Goal of the exercise — Only one stretch of the listing below is wanted. Begin at the line that has "0, 344, 421)", stop after the line that has "The object name, its", and repeat every line in between exactly.

Data —
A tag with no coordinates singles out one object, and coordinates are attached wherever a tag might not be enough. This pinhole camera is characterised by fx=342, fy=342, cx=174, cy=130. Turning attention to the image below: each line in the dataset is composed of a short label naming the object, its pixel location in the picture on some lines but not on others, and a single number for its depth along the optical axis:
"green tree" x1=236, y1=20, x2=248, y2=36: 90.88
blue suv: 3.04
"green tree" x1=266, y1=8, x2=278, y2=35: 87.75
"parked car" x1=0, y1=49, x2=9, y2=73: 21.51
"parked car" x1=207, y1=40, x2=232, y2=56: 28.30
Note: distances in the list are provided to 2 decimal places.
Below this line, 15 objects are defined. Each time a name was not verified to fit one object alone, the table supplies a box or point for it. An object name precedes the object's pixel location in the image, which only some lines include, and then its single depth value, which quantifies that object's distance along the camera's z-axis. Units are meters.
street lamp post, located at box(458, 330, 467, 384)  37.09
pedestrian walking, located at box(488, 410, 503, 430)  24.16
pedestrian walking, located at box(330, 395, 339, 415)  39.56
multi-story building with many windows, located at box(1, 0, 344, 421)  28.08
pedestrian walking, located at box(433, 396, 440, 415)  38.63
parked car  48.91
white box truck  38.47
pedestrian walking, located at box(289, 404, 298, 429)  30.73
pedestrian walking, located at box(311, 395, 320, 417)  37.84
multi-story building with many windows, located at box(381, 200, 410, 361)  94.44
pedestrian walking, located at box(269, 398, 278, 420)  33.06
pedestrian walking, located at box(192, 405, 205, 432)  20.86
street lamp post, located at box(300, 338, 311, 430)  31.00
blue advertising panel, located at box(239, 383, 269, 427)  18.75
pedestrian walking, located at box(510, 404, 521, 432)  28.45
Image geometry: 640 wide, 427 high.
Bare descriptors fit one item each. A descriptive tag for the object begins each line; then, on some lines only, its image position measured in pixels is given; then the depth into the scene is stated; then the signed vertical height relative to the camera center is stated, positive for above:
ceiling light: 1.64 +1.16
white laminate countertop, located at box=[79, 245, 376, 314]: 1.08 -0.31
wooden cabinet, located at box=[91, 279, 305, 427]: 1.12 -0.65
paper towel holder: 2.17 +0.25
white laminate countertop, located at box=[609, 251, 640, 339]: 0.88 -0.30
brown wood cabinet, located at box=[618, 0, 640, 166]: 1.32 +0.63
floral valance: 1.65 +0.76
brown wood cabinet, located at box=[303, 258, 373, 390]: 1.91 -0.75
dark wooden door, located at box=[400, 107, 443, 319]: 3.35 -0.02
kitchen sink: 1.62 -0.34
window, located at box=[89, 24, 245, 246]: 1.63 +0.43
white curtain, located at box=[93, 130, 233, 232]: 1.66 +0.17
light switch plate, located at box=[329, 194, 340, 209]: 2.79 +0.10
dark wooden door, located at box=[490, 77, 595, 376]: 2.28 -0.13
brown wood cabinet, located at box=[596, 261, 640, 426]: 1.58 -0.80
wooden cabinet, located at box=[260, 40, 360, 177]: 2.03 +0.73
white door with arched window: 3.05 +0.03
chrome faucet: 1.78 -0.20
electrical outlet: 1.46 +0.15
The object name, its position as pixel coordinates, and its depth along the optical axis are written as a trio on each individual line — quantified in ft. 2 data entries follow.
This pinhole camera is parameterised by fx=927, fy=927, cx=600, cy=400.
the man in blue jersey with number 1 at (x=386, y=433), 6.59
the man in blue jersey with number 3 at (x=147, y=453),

Output below —
multi-story building with many windows, located at box(1, 0, 344, 421)  28.08
pedestrian walking, located at box(433, 396, 440, 415)  38.63
parked car  48.91
white box truck  38.47
pedestrian walking, located at box(289, 404, 298, 429)  30.73
pedestrian walking, located at box(311, 395, 320, 417)  37.84
multi-story building with many windows, located at box(381, 200, 410, 361)  94.44
pedestrian walking, located at box(269, 398, 278, 420)  33.06
pedestrian walking, located at box(192, 405, 205, 432)  20.86
street lamp post, located at box(300, 338, 311, 430)  31.00
blue advertising panel, located at box(239, 383, 269, 427)  18.75
pedestrian walking, located at box(510, 404, 521, 432)  28.45
Image geometry: 640 wide, 427 high.
Bare descriptors fit one item each. A descriptive tag for the object begins each line; then, on some lines only, its image position measured in pixels is given; then the depth into the scene is stated; then the signed vertical height relative to the camera center is stated, positive for above:
ceiling light: 1.64 +1.16
white laminate countertop, located at box=[79, 245, 376, 314]: 1.08 -0.31
wooden cabinet, located at box=[91, 279, 305, 427]: 1.12 -0.65
paper towel holder: 2.17 +0.25
white laminate countertop, located at box=[609, 251, 640, 339]: 0.88 -0.30
brown wood cabinet, located at box=[618, 0, 640, 166]: 1.32 +0.63
floral valance: 1.65 +0.76
brown wood cabinet, located at box=[303, 258, 373, 390]: 1.91 -0.75
dark wooden door, located at box=[400, 107, 443, 319]: 3.35 -0.02
kitchen sink: 1.62 -0.34
window, located at box=[89, 24, 245, 246]: 1.63 +0.43
white curtain, located at box=[93, 130, 233, 232]: 1.66 +0.17
light switch plate, located at box=[329, 194, 340, 209]: 2.79 +0.10
dark wooden door, located at box=[490, 77, 595, 376]: 2.28 -0.13
brown wood cabinet, located at box=[596, 261, 640, 426]: 1.58 -0.80
wooden cabinet, located at box=[260, 40, 360, 177]: 2.03 +0.73
white door with arched window: 3.05 +0.03
chrome faucet: 1.78 -0.20
electrical outlet: 1.46 +0.15
The object name, its position as pixel coordinates, and its depth along the optical axis are written as a trio on each individual line — quantified in ft. 2 data entries follow.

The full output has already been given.